Alexei Lubimov playing a tangent piano (photograph by Emil Matveev, courtesy of ECM)

This explains all the details that Lubimov packed into his title. Bach shared with his father (Sebastian) as much interest in pedagogy as in composition. However, while “Bach-the-father” was primarily interested in dexterity and inventiveness in performance, “Bach-the-son” was more interested in the potential that each note had to establish its own expressive identity.

That interest was a reflection of his circumstances. That “late period” covers the time he spent in Hamburg, when he succeeded his godfather, Georg Philipp Telemann, as kapellmeister (director of music). However, in contrast to his father’s appointment of the same name, Emanuel’s was a municipal appointment for the benefit of all of the city’s citizens, rather than just the churchgoers. Bach, like his predecessor Telemann, consequently had to worry about “public appeal.” Thus began an approach to “expressive performance” that would continue throughout music history, with composers such as Wolfgang Amadeus Mozart, Ludwig van Beethoven, and Frédéric Chopin all setting forth new ways to seize audience attention through expressiveness.

As a result, this album is not only a document of a significant stage in the transition to the modern piano but also of a key shift in the practice of “music for its own sake,” conceived to appeal to an audience for its own virtues. The essay thus establishes Lubimov’s objective of performing Bach’s music in such a way that his expressive interpretation elicits that audience response of appeal. The fact that he held his position in Hamburg for about twenty years until his death in 1788 suggests that Bach succeeded very well in the opinion of Hamburg listeners.

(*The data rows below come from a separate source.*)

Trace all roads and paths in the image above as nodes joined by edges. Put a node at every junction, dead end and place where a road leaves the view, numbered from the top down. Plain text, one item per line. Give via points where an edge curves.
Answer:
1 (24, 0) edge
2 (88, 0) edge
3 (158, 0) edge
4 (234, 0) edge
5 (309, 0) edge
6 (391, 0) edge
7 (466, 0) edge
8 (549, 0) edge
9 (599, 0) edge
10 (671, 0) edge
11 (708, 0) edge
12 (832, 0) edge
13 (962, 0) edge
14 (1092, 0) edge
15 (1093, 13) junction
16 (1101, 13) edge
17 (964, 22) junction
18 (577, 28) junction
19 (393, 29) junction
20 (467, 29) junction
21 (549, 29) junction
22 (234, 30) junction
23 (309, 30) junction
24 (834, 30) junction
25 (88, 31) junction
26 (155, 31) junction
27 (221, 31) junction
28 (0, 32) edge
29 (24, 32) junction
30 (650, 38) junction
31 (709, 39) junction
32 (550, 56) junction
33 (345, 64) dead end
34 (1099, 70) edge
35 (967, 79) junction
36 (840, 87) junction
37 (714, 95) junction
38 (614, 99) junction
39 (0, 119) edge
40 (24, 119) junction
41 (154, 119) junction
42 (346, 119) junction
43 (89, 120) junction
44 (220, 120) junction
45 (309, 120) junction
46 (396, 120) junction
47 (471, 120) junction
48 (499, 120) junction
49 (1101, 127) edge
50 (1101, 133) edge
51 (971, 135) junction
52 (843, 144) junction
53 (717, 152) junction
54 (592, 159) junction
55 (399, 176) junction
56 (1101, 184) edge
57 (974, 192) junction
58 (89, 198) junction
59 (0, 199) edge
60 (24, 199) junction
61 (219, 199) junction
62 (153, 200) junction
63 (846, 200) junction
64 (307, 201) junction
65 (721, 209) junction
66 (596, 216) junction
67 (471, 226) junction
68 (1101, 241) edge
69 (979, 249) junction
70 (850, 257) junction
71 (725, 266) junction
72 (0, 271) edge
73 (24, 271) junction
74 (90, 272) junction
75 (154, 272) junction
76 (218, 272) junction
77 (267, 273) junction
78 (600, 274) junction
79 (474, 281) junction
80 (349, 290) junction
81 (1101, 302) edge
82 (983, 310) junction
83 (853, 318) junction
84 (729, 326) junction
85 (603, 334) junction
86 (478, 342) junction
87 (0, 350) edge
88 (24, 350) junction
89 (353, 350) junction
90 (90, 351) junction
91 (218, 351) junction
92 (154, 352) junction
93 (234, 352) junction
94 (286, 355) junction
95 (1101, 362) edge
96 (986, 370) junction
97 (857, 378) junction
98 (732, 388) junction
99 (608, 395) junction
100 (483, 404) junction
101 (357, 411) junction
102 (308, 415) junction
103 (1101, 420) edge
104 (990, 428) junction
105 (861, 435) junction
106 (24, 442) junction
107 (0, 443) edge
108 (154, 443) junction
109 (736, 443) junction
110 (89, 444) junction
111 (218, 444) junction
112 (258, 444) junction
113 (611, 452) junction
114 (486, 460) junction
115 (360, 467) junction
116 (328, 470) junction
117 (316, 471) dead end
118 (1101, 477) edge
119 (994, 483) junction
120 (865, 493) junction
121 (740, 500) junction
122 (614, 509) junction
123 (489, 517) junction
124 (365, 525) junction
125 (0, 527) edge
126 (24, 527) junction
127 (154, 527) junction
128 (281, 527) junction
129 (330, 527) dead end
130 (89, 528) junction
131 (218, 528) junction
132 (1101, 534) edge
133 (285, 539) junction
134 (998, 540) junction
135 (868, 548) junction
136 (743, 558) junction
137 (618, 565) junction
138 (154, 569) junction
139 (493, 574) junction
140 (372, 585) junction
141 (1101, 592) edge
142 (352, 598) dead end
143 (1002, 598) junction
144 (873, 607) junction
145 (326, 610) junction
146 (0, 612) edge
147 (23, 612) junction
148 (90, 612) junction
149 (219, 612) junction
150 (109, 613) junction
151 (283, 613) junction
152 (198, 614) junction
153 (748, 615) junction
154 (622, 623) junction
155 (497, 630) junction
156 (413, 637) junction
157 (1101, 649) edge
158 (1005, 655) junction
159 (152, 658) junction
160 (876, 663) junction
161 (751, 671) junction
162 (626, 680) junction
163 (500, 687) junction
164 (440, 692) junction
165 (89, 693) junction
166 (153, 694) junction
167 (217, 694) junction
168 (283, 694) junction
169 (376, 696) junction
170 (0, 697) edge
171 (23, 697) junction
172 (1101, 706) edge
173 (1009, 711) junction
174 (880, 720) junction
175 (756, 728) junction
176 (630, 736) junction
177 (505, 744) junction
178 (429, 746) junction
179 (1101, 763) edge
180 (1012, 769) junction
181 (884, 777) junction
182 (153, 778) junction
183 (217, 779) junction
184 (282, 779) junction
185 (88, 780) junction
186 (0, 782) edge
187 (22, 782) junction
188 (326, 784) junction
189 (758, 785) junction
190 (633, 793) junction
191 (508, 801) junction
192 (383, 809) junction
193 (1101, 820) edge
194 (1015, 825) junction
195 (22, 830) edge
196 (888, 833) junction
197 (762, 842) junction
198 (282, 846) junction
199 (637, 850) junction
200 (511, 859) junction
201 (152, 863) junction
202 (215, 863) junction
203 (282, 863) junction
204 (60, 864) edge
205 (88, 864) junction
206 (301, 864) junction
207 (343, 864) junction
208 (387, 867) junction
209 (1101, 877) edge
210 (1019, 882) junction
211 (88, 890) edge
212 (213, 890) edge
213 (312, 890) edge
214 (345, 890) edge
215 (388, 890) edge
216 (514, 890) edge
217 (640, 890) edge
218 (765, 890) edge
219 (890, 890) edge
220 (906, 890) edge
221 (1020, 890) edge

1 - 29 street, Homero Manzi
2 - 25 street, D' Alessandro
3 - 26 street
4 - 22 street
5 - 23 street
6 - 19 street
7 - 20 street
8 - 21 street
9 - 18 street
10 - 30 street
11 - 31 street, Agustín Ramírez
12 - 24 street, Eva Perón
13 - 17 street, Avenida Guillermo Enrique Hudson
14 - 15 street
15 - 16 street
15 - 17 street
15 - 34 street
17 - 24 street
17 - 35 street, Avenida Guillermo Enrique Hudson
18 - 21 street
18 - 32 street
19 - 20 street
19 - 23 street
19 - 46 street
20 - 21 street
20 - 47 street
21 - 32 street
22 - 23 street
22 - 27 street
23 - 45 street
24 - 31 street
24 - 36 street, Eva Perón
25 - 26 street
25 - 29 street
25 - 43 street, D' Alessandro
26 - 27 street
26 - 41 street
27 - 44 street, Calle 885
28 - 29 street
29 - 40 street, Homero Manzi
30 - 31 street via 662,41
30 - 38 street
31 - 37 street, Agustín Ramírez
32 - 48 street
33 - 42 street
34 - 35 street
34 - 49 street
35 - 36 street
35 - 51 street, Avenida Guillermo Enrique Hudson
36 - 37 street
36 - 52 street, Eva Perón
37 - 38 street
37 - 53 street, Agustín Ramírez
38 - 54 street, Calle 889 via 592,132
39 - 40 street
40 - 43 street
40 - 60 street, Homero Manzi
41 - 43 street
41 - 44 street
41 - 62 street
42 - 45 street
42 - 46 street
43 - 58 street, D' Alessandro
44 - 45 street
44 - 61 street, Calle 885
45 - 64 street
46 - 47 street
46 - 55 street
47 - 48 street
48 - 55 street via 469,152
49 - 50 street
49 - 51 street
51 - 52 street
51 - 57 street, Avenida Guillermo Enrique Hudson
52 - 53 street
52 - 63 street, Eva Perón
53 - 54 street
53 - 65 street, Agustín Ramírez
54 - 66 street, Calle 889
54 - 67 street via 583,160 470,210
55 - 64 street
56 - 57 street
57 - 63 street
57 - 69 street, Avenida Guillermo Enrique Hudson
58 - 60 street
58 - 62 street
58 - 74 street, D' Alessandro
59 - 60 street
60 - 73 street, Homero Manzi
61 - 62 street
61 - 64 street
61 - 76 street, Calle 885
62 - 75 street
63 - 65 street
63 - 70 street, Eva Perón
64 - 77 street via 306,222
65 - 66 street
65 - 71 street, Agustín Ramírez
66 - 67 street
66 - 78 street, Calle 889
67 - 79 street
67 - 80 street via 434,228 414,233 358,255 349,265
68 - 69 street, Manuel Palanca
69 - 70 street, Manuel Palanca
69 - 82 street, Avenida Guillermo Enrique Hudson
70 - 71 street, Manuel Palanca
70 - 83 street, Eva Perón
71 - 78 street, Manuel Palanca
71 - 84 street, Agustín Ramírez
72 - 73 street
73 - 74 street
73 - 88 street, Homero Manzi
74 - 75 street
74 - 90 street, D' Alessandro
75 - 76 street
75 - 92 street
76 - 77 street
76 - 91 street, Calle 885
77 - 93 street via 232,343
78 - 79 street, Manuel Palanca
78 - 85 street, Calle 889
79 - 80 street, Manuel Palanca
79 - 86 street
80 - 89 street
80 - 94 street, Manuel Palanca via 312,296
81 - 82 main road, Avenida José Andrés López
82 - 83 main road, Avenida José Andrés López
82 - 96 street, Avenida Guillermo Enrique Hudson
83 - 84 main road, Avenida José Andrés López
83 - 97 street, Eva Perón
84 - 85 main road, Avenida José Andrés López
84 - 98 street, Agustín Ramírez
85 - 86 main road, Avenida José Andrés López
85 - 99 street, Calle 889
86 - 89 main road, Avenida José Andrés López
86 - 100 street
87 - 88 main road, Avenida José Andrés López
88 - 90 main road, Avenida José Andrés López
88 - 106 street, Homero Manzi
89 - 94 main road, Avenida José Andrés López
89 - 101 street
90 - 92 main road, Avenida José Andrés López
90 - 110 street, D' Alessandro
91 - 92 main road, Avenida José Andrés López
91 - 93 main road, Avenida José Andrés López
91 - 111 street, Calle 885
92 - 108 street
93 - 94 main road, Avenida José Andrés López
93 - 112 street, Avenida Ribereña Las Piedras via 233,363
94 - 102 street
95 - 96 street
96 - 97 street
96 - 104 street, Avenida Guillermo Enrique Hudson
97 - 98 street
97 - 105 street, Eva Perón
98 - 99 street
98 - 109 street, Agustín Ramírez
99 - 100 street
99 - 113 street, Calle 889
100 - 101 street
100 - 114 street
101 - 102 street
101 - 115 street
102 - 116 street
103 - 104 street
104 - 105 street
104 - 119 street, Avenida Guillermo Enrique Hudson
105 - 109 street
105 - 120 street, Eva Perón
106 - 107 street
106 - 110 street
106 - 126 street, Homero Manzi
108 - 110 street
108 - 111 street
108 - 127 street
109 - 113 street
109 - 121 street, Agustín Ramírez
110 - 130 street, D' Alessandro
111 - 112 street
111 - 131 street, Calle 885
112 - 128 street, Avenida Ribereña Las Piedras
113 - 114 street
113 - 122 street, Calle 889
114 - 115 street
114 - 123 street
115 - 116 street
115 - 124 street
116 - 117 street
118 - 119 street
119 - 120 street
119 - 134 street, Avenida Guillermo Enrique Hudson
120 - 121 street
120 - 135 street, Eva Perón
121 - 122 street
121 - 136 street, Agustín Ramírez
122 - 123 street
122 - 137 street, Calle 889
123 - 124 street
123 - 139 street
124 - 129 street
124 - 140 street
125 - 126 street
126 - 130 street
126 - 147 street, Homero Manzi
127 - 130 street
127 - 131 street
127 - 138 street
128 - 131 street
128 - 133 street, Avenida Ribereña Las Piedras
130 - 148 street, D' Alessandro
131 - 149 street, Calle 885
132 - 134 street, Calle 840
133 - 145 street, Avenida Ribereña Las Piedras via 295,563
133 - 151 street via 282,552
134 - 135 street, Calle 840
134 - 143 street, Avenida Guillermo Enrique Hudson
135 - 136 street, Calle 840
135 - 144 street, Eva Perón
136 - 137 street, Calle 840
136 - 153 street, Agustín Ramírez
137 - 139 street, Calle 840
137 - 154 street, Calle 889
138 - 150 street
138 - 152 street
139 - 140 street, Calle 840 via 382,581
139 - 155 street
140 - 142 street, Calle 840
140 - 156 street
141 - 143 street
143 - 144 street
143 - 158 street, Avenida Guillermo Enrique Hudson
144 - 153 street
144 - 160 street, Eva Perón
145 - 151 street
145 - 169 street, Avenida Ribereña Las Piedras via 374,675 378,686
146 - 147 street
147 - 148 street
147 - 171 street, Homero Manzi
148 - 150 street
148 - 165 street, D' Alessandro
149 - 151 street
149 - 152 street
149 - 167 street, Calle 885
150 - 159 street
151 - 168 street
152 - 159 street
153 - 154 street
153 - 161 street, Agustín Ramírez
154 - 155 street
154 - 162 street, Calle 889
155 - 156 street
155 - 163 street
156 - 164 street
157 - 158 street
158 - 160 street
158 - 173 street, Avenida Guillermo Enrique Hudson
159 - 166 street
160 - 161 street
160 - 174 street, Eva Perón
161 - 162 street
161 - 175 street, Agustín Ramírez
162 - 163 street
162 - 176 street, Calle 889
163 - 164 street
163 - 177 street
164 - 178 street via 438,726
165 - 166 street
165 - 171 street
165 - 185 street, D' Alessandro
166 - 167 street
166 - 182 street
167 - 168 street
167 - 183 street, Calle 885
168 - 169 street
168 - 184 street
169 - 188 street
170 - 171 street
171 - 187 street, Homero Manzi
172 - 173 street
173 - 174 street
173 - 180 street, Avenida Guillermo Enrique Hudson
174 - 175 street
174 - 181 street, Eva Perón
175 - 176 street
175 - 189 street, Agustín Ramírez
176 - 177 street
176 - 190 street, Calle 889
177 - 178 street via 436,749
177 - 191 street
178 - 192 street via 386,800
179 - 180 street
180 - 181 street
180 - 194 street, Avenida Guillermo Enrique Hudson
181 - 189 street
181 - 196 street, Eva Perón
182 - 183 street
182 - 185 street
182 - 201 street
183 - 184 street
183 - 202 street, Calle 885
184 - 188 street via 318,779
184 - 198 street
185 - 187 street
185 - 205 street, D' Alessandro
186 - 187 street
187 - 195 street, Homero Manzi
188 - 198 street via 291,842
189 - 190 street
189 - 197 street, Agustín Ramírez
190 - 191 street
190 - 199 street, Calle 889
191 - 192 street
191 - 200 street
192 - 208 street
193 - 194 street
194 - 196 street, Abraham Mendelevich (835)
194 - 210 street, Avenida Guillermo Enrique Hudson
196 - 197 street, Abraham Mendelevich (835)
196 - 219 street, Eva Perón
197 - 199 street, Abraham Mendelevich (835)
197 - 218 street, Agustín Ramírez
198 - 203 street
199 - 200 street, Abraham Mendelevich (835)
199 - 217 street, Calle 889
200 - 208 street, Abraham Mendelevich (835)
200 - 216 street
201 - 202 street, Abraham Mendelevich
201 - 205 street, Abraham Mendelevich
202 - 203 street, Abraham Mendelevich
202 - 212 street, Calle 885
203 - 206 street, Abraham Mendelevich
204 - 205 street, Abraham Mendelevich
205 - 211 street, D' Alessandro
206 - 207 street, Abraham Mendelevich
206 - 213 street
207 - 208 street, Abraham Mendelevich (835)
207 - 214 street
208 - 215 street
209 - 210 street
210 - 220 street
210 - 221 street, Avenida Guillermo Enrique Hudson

Lubimov’s approach to performance offers a first-rate account of just what it was that those listeners found so appealing. Even with limited dynamic range, Lubimov can achieve sudden “surprise” effects that we are more likely to associate with Joseph Haydn or, for that matter, Haydn’s pupil Beethoven. Indeed, when Beethoven himself recognized Bach as a major influence, he was referring to Emanuel, rather than Sebastian!

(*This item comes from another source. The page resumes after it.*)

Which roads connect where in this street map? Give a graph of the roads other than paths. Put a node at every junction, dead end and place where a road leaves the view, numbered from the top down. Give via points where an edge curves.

Nevertheless, Lubimov’s technique is a subtle one, which definitely does not lend itself to listening to an iTunes stream through earbuds. Fortunately, the recording effort by Stephan Schellmann went to great lengths to provide technology good enough to capture much, if not all, of those subtleties. The result is an album that will provide generously satisfying rewards to attentive listening, provided the listener is given first-rate access to the audio signal.